## Excerpt from a dataset
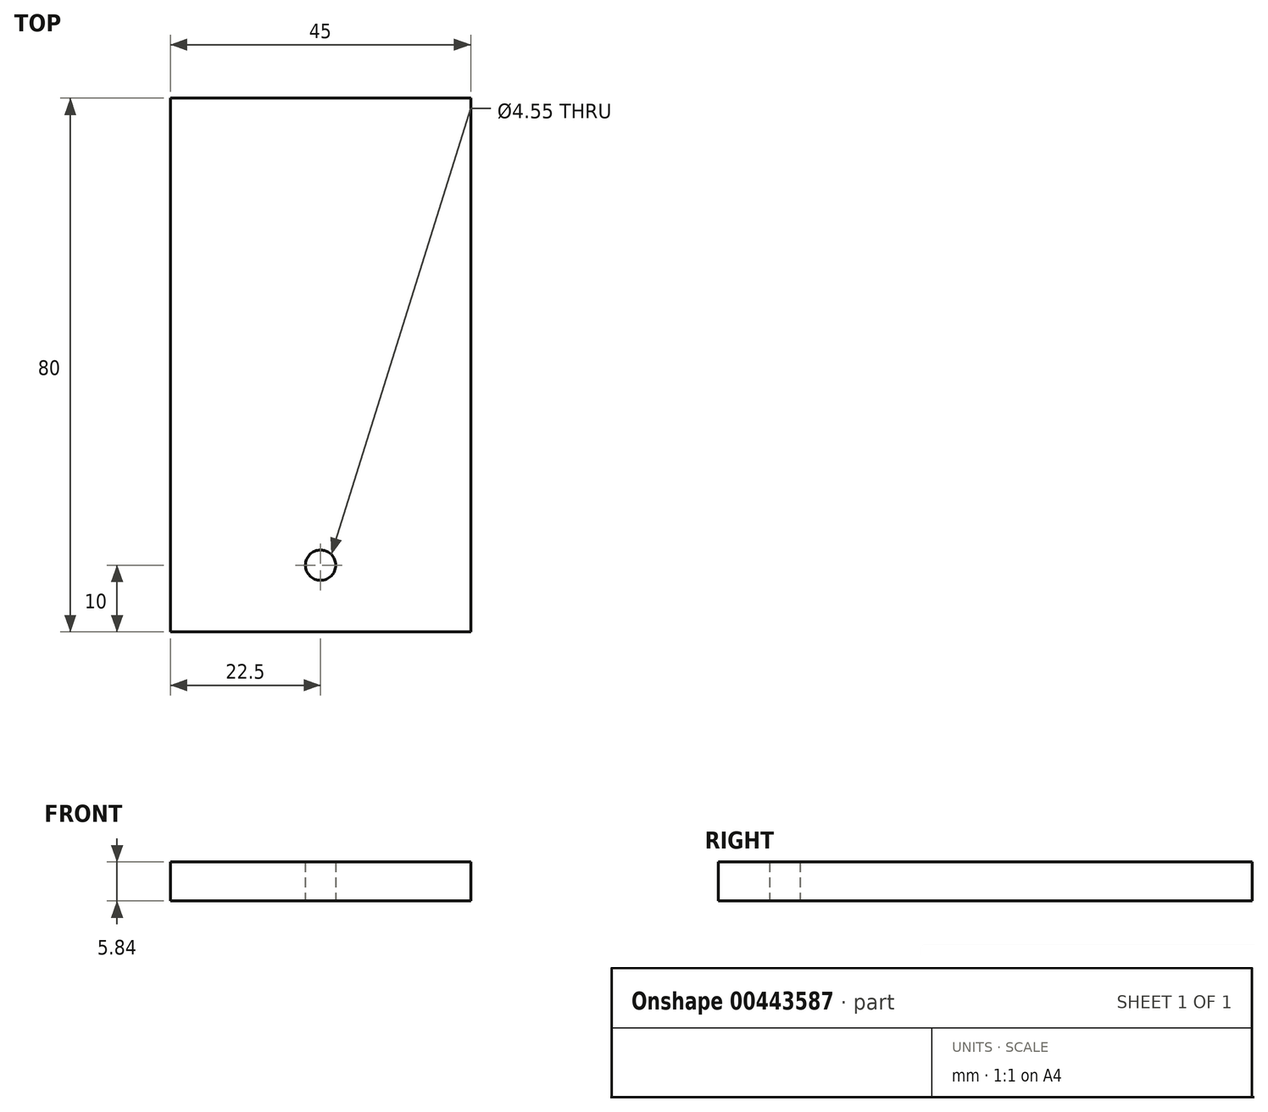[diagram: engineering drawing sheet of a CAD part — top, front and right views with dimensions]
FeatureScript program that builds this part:
annotation { "Feature Type Name" : "Feature", "Feature Type Description" : "" }
export const myFeature = defineFeature(function(context is Context, id is Id, definition is map)
    precondition{}
    {
        {
            var Q0;
            Q0=qCreatedBy(makeId("Top.planeOp"),FACE);
            var sketch = newSketch(context, id + "F0", { "sketchPlane" : qUnion([Q0])});
            skLineSegment(sketch, "E0.bottom", {"start": v(0, 0) * mm, "end": v(-45, 0) * mm});
            skLineSegment(sketch, "E0.top", {"start": v(0, 80) * mm, "end": v(-45, 80) * mm});
            skLineSegment(sketch, "E0.left", {"start": v(0, 0) * mm, "end": v(0, 80) * mm});
            skLineSegment(sketch, "E0.right", {"start": v(-45, 0) * mm, "end": v(-45, 80) * mm});
            skCircle(sketch, "E1", {"center": v(-22.5, 10) * mm, "radius": 2.27 * mm});
            skPoint(sketch, "E2", {"position": v(-45, 9.83) * mm});
            skPoint(sketch, "E3", {"position": v(0, 10.17) * mm});
            skSolve(sketch);
        }
        {
            var Q0;
            Q0=qSketchRegion(id+"F0",true);
            extrude(context, id + "F1", {"entities" : qUnion([Q0]), "depth" : 5.84 * mm});
        }
    });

## GOAL
Reproduce the part of the material that opens with its first line and closes with the line containing "v(-22.5, 10) *", with both of those lines included. Leave the picture out.

## COMPLETE RESPONSE
[diagram: engineering drawing sheet of a CAD part — top, front and right views with dimensions]
FeatureScript program that builds this part:
annotation { "Feature Type Name" : "Feature", "Feature Type Description" : "" }
export const myFeature = defineFeature(function(context is Context, id is Id, definition is map)
    precondition{}
    {
        {
            var Q0;
            Q0=qCreatedBy(makeId("Top.planeOp"),FACE);
            var sketch = newSketch(context, id + "F0", { "sketchPlane" : qUnion([Q0])});
            skLineSegment(sketch, "E0.bottom", {"start": v(0, 0) * mm, "end": v(-45, 0) * mm});
            skLineSegment(sketch, "E0.top", {"start": v(0, 80) * mm, "end": v(-45, 80) * mm});
            skLineSegment(sketch, "E0.left", {"start": v(0, 0) * mm, "end": v(0, 80) * mm});
            skLineSegment(sketch, "E0.right", {"start": v(-45, 0) * mm, "end": v(-45, 80) * mm});
            skCircle(sketch, "E1", {"center": v(-22.5, 10) * mm, "radius": 2.27 * mm});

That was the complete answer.